Seção do documento:
━━━━━━
Era quatro de março de 1861 e Abraham Lincoln concluía seu primeiro discurso de posse dizendo que “não somos inimigos, mas amigos. Não devemos ser inimigos. Embora a paixão possa ter se tensionado, ela não deve quebrar nossos laços de afeto. Nossa União será fortalecida quando for novamente tocada, como certamente será, pelos melhores anjos da nossa natureza”. O contexto era a secessão dos estados do Sul e a ameaça iminente de guerra civil nos EUA.

 

Na década passada, o psicólogo Steven Pinker usou essa frase de Lincoln para intitular sua obra “Os melhores anjos da nossa natureza” que cataloga o declínio secular da violência em nosso mundo. Pinker argumenta que o progresso humano, apesar das adversidades, tem mostrado uma tendência clara de melhoria nas condições de vida globais. Ele destaca como a razão, a ciência, o humanismo e o progresso têm sido pilares fundamentais para este avanço.
━━━━━━
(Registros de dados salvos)
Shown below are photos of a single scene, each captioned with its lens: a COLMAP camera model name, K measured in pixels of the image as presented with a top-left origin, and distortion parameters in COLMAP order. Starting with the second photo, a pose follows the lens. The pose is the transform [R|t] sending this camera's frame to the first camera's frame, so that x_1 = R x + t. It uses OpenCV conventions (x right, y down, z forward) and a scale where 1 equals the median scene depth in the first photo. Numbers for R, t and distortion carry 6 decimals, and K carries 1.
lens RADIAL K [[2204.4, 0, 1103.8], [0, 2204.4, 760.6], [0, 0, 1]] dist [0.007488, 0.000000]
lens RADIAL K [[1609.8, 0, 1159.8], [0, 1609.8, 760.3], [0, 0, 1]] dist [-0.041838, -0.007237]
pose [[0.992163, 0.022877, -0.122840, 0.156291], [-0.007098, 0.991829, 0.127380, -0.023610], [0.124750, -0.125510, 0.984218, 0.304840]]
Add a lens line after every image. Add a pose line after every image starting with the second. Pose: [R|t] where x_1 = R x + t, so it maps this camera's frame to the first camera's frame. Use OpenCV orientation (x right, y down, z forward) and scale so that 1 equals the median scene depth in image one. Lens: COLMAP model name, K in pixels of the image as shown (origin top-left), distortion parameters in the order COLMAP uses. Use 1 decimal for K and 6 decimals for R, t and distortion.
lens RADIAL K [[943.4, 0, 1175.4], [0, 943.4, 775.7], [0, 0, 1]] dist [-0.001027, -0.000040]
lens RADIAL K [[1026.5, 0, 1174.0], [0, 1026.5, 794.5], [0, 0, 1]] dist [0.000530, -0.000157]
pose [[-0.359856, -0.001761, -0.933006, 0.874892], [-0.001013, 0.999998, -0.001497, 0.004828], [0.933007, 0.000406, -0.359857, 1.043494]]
━━━━━━
Item de ação A:
Segundo o texto sobre Lincoln e Pinker, em que data Lincoln concluiu seu primeiro discurso de posse?
Item de ação B:
Transcreva do texto sobre Lincoln e Pinker o trecho entre "Era quatro de" e "para este avanço.", inclusive.
Os registros não têm nenhum papel nesta atividade.

Resultado do exercício A:
Em quatro de março de 1861.

Resultado do exercício B:
Era quatro de março de 1861 e Abraham Lincoln concluía seu primeiro discurso de posse dizendo que “não somos inimigos, mas amigos. Não devemos ser inimigos. Embora a paixão possa ter se tensionado, ela não deve quebrar nossos laços de afeto. Nossa União será fortalecida quando for novamente tocada, como certamente será, pelos melhores anjos da nossa natureza”. O contexto era a secessão dos estados do Sul e a ameaça iminente de guerra civil nos EUA.

 

Na década passada, o psicólogo Steven Pinker usou essa frase de Lincoln para intitular sua obra “Os melhores anjos da nossa natureza” que cataloga o declínio secular da violência em nosso mundo. Pinker argumenta que o progresso humano, apesar das adversidades, tem mostrado uma tendência clara de melhoria nas condições de vida globais. Ele destaca como a razão, a ciência, o humanismo e o progresso têm sido pilares fundamentais para este avanço.